» **Excerpted records**
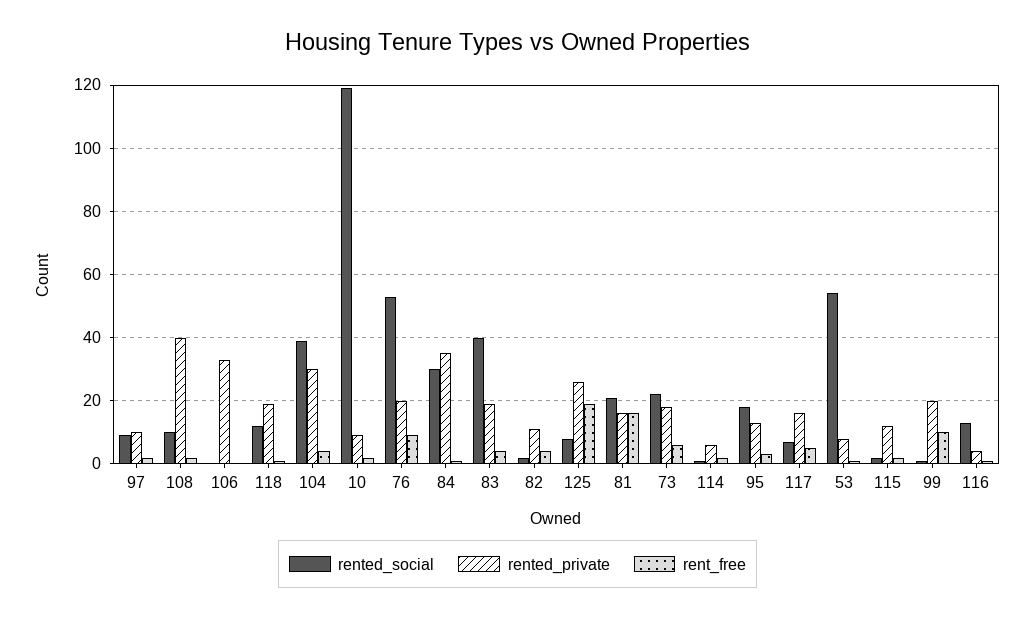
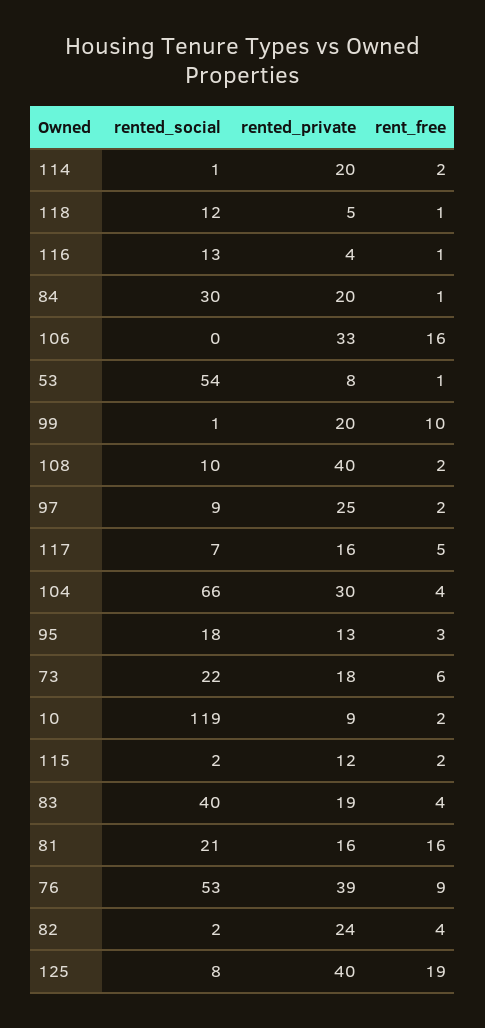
  {
    "rented_social": {
      "97": 9,
      "108": 10,
      "106": 0,
      "118": 12,
-     "104": 40,
+     "104": 66,
      "10": 119,
      "76": 53,
      "84": 30,
      "83": 40,
      "82": 2,
      "125": 8,
      "81": 21,
      "73": 22,
      "114": 1,
      "95": 18,
      "117": 7,
      "53": 54,
      "115": 2,
      "99": 1,
      "116": 13
    },
    "rented_private": {
-     "97": 10,
+     "97": 25,
      "108": 40,
      "106": 33,
-     "118": 20,
+     "118": 5,
      "104": 30,
      "10": 9,
-     "76": 20,
+     "76": 39,
-     "84": 35,
+     "84": 20,
      "83": 19,
-     "82": 10,
+     "82": 24,
-     "125": 25,
+     "125": 40,
      "81": 16,
      "73": 18,
-     "114": 5,
+     "114": 20,
      "95": 13,
      "117": 16,
      "53": 8,
      "115": 12,
      "99": 20,
      "116": 4
    },
    "rent_free": {
      "97": 2,
      "108": 2,
-     "106": 0,
+     "106": 16,
      "118": 1,
      "104": 4,
      "10": 2,
      "76": 9,
      "84": 1,
      "83": 4,
      "82": 4,
      "125": 19,
      "81": 16,
      "73": 6,
      "114": 2,
      "95": 3,
      "117": 5,
      "53": 1,
      "115": 2,
      "99": 10,
      "116": 1
    }
  }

» **Exercise**
If pictures appear among the entries above, omit them; repeat everything else verbatim.

» **Written reply**
  {
    "rented_social": {
      "97": 9,
      "108": 10,
      "106": 0,
      "118": 12,
-     "104": 40,
+     "104": 66,
      "10": 119,
      "76": 53,
      "84": 30,
      "83": 40,
      "82": 2,
      "125": 8,
      "81": 21,
      "73": 22,
      "114": 1,
      "95": 18,
      "117": 7,
      "53": 54,
      "115": 2,
      "99": 1,
      "116": 13
    },
    "rented_private": {
-     "97": 10,
+     "97": 25,
      "108": 40,
      "106": 33,
-     "118": 20,
+     "118": 5,
      "104": 30,
      "10": 9,
-     "76": 20,
+     "76": 39,
-     "84": 35,
+     "84": 20,
      "83": 19,
-     "82": 10,
+     "82": 24,
-     "125": 25,
+     "125": 40,
      "81": 16,
      "73": 18,
-     "114": 5,
+     "114": 20,
      "95": 13,
      "117": 16,
      "53": 8,
      "115": 12,
      "99": 20,
      "116": 4
    },
    "rent_free": {
      "97": 2,
      "108": 2,
-     "106": 0,
+     "106": 16,
      "118": 1,
      "104": 4,
      "10": 2,
      "76": 9,
      "84": 1,
      "83": 4,
      "82": 4,
      "125": 19,
      "81": 16,
      "73": 6,
      "114": 2,
      "95": 3,
      "117": 5,
      "53": 1,
      "115": 2,
      "99": 10,
      "116": 1
    }
  }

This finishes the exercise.